* _Work instruction A_: In the text on encoding categorical data, how is the dummy variable trap handled?
━━ Text provided
# Welcome!

Machine learning models need data to be provided in numeric form. Categorical data often contain strings and should therefore be encoded. We will explore low and high cardinality encoding methods.

# <center> Low Cardinality Technique </center>

## One Hot Encoding

One Hot Encoding is a representation of categorical variables as binary vectors. The procedure creates a dummy variable for each unique value that exists within the categorical variable. The binary characteristic of a dummy variable is that it contains only two values: 
- 0 for data that are not represented by the dummy variable
- 1 for data that are represented by the dummy variable

One hot encoding is very popular, but it can be computationally expensive if the number of labels within a variable is high. In addition, the created binary variables predict each other perfectly, leading to multicollinearity which can be problematic for regression models. This is known as the dummy variable trap and is handled by dropping any one of them, usually the first or last. The remaining binary variables represent completely the original categorical variable. However, the drop can be problematic for tree-based algorithms because the additional label will not be considered. Tree-based algorithms are not affected by multicollinearity and the additional label should be kept - although such algorithms do not work well with high feature spaces. We may keep the extra label if recursive algorithms are going to be used.
━━━━
━━ Exercise materials
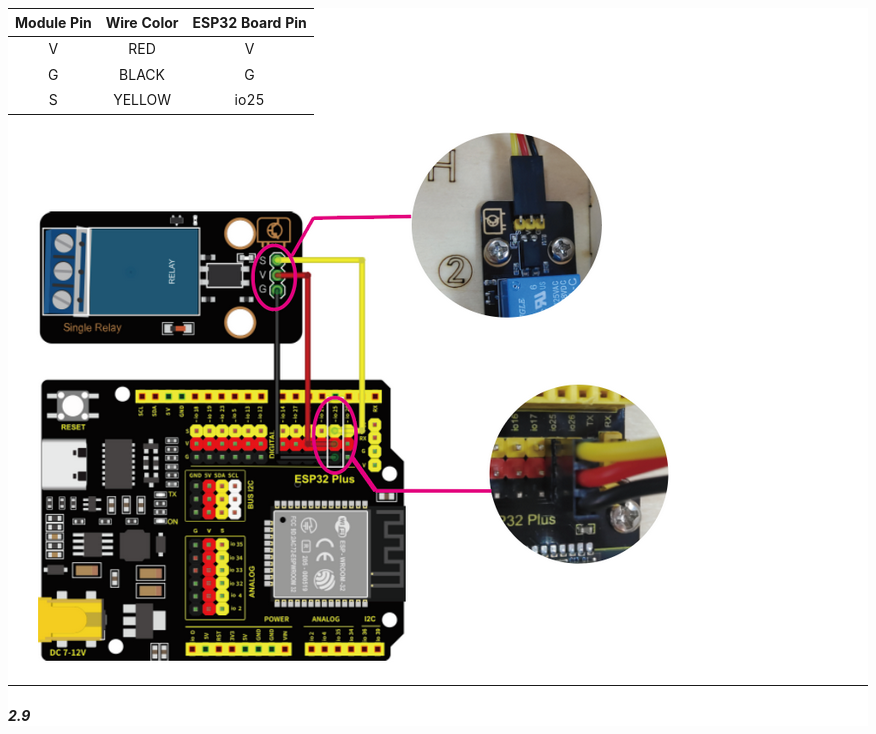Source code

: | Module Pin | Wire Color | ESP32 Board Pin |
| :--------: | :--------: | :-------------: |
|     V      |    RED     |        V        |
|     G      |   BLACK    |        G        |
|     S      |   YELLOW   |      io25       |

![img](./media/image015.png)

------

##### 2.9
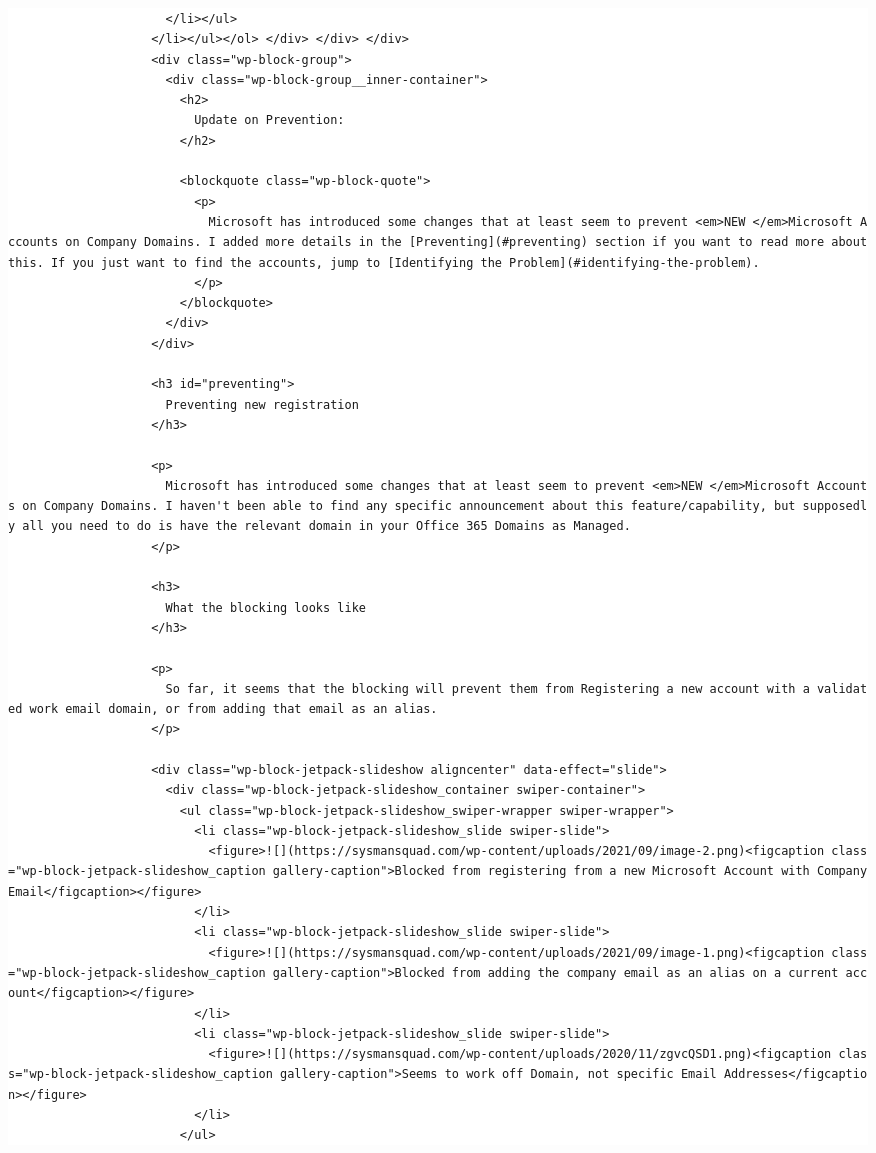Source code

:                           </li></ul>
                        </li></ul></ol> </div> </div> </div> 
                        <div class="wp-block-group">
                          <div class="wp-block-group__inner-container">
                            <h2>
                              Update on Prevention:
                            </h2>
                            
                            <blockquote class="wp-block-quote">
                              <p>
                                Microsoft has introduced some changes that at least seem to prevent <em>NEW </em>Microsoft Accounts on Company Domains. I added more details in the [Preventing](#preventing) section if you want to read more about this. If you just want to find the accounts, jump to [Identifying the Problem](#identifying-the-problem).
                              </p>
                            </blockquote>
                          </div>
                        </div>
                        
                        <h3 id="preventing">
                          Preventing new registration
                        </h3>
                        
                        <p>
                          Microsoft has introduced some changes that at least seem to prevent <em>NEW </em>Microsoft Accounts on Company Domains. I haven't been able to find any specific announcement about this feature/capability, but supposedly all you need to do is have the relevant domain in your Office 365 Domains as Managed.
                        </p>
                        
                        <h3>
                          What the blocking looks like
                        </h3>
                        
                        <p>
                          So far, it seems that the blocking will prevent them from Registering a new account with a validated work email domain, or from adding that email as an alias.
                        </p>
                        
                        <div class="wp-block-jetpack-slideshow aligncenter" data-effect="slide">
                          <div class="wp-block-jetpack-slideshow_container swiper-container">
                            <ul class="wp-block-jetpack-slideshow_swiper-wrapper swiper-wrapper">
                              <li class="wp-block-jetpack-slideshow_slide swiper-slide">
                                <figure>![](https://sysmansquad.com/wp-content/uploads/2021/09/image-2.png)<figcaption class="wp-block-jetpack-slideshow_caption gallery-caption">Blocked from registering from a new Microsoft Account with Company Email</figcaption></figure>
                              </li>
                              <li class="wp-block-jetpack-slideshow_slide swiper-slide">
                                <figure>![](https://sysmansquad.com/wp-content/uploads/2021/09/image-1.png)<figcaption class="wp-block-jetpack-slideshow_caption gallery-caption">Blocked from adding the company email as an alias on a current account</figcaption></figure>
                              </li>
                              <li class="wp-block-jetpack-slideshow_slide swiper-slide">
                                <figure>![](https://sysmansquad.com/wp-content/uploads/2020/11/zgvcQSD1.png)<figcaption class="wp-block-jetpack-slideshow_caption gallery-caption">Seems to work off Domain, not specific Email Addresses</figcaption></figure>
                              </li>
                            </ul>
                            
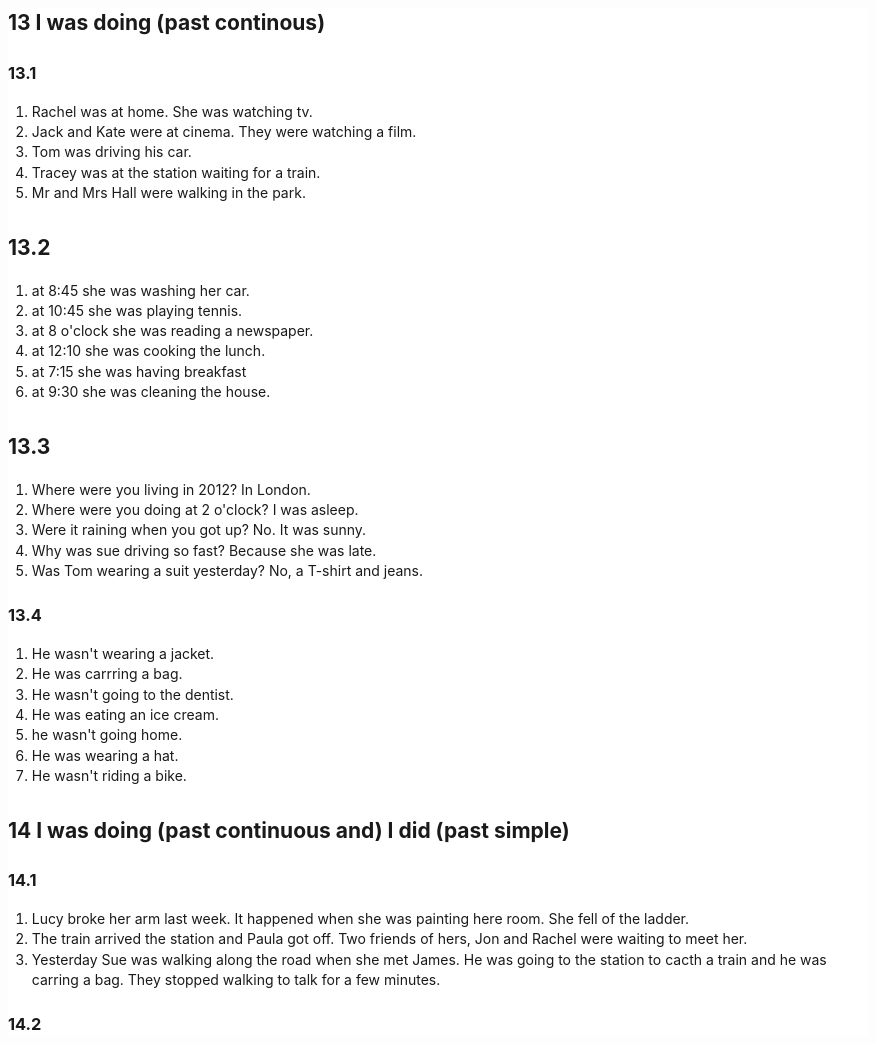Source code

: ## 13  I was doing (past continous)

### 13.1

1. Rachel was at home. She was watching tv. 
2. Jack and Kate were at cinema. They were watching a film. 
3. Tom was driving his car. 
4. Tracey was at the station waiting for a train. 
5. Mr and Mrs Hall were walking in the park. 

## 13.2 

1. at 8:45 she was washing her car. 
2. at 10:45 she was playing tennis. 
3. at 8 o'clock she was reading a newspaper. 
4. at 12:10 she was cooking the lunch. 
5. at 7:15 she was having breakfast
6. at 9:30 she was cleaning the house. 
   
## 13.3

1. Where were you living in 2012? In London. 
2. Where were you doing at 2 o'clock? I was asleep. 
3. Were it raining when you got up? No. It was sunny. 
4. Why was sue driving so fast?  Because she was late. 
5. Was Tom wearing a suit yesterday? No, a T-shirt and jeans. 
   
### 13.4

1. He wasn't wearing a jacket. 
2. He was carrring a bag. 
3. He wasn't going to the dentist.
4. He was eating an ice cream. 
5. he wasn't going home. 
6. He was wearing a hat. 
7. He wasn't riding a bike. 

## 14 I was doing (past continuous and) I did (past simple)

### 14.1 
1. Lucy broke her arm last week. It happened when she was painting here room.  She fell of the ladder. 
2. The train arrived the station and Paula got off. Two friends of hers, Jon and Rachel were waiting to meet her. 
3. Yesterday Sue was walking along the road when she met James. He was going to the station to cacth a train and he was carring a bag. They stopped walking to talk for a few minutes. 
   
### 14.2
━━━━
* _Work instruction B_: In the records, please convert the part that opens with the line containing "1. He wasn't wearing a jacket." and closes with the line containing "## 14 I was" into a JSON list of strings, one string per line, leaving out blank lines.

* _Written solution A_: By dropping any one of the binary variables, usually the first or last.

* _Written solution B_:
[
  "1. He wasn't wearing a jacket. ",
  "2. He was carrring a bag. ",
  "3. He wasn't going to the dentist.",
  "4. He was eating an ice cream. ",
  "5. he wasn't going home. ",
  "6. He was wearing a hat. ",
  "7. He wasn't riding a bike. ",
  "## 14 I was doing (past continuous and) I did (past simple)"
]